Polar Coordinate System - History

History

See also: History of trigonometric functions

The concepts of angle and radius were already used by ancient peoples of the 1st millennium BCE. The Greek astronomer and astrologer Hipparchus (190–120 BCE) created a table of chord functions giving the length of the chord for each angle, and there are references to his using polar coordinates in establishing stellar positions. In On Spirals, Archimedes describes the Archimedean spiral, a function whose radius depends on the angle. The Greek work, however, did not extend to a full coordinate system.

From the 8th century CE onward, astronomers developed methods for approximating and calculating the direction to Makkah (qibla)—and its distance—from any location on the Earth. From the 9th century onward they were using spherical trigonometry and map projection methods to determine these quantities accurately. The calculation is essentially the conversion of the equatorial polar coordinates of Mecca (i.e. its longitude and latitude) to its polar coordinates (i.e. its qibla and distance) relative to a system whose reference meridian is the great circle through the given location and the Earth's poles, and whose polar axis is the line through the location and its antipodal point.

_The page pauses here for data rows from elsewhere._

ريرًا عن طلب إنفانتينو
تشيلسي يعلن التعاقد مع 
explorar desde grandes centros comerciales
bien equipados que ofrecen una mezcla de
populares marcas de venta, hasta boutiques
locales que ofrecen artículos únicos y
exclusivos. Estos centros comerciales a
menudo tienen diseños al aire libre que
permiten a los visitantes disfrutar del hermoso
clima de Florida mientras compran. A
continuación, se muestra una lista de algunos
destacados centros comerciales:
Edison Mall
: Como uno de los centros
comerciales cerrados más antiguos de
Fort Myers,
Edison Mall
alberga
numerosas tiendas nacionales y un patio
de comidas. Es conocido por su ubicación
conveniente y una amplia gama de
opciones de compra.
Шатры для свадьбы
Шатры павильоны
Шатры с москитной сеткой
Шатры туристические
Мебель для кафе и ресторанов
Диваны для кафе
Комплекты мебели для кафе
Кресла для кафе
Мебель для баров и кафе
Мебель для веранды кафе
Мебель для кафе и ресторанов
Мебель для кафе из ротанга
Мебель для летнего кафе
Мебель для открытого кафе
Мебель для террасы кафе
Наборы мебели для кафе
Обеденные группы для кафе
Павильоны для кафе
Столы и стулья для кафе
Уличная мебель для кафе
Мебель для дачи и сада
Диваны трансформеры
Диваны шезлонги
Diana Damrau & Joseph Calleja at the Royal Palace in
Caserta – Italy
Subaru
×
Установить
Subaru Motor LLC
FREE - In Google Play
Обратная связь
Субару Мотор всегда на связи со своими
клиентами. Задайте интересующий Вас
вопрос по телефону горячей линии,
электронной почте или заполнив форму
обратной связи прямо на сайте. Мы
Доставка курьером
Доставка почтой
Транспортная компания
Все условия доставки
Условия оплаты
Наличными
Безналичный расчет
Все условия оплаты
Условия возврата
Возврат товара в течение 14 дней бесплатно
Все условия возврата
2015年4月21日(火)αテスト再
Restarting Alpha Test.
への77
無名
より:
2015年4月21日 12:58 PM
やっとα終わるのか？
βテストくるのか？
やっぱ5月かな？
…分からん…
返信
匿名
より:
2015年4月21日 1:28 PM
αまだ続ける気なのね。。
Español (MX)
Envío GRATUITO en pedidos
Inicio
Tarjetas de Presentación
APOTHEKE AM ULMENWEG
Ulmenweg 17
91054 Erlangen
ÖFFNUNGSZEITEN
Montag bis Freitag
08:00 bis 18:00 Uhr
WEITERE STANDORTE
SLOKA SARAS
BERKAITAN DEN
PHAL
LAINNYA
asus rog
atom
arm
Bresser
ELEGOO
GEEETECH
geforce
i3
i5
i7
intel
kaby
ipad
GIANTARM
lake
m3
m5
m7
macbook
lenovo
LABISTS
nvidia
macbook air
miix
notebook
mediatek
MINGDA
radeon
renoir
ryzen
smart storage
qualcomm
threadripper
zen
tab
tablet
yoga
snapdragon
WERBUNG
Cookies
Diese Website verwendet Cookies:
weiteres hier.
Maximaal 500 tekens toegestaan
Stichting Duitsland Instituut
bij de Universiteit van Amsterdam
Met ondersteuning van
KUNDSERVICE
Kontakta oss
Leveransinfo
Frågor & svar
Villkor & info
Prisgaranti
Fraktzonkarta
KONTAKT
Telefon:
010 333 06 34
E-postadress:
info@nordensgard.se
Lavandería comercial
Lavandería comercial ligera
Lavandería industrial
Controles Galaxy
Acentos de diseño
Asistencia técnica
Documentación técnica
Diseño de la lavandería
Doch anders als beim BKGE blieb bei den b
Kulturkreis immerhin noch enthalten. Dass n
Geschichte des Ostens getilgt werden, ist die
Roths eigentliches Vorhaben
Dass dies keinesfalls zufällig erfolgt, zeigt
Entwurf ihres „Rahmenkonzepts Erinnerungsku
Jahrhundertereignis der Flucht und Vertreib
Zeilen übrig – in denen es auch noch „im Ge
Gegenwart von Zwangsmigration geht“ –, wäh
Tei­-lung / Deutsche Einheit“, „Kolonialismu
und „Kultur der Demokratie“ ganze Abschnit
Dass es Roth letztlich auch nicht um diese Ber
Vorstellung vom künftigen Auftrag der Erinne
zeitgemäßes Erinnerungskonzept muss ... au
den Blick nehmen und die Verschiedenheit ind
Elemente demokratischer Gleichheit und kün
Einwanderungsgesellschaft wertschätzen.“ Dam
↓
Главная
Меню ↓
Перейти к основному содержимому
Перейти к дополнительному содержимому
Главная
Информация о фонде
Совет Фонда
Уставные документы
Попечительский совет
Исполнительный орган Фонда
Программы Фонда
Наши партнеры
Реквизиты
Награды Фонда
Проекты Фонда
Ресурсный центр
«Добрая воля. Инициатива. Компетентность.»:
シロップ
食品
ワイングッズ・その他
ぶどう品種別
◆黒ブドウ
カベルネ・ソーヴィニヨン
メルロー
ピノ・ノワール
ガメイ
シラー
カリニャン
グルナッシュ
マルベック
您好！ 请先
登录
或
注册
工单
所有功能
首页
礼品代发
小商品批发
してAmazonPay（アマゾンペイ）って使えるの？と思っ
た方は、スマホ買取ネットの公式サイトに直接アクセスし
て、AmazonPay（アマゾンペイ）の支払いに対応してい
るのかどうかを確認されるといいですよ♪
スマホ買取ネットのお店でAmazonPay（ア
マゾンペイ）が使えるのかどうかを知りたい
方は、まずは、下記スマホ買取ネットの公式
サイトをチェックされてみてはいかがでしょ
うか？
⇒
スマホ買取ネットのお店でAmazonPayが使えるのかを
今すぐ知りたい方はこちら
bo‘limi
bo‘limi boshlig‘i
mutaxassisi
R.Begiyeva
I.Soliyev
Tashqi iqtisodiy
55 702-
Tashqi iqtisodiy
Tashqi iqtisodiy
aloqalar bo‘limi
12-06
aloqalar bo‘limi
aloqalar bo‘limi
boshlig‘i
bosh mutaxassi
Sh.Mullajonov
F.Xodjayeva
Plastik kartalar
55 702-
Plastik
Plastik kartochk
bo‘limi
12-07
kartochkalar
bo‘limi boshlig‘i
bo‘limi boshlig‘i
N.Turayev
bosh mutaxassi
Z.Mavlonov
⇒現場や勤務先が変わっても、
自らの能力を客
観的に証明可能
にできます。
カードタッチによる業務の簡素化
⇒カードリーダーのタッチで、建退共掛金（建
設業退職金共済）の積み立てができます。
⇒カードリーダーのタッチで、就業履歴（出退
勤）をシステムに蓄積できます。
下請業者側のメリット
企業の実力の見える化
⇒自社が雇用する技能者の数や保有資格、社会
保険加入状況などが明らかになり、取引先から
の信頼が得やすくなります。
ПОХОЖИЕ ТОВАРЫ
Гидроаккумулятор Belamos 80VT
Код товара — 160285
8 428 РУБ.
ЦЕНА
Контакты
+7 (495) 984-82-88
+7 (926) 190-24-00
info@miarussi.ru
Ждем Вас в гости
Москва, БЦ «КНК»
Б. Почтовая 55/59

There are various accounts of the introduction of polar coordinates as part of a formal coordinate system. The full history of the subject is described in Harvard professor Julian Lowell Coolidge's Origin of Polar Coordinates. Grégoire de Saint-Vincent and Bonaventura Cavalieri independently introduced the concepts in the mid-seventeenth century. Saint-Vincent wrote about them privately in 1625 and published his work in 1647, while Cavalieri published his in 1635 with a corrected version appearing in 1653. Cavalieri first used polar coordinates to solve a problem relating to the area within an Archimedean spiral. Blaise Pascal subsequently used polar coordinates to calculate the length of parabolic arcs.

In Method of Fluxions (written 1671, published 1736), Sir Isaac Newton examined the transformations between polar coordinates, which he referred to as the "Seventh Manner; For Spirals", and nine other coordinate systems. In the journal Acta Eruditorum (1691), Jacob Bernoulli used a system with a point on a line, called the pole and polar axis respectively. Coordinates were specified by the distance from the pole and the angle from the polar axis. Bernoulli's work extended to finding the radius of curvature of curves expressed in these coordinates.

The actual term polar coordinates has been attributed to Gregorio Fontana and was used by 18th-century Italian writers. The term appeared in English in George Peacock's 1816 translation of Lacroix's Differential and Integral Calculus. Alexis Clairaut was the first to think of polar coordinates in three dimensions, and Leonhard Euler was the first to actually develop them.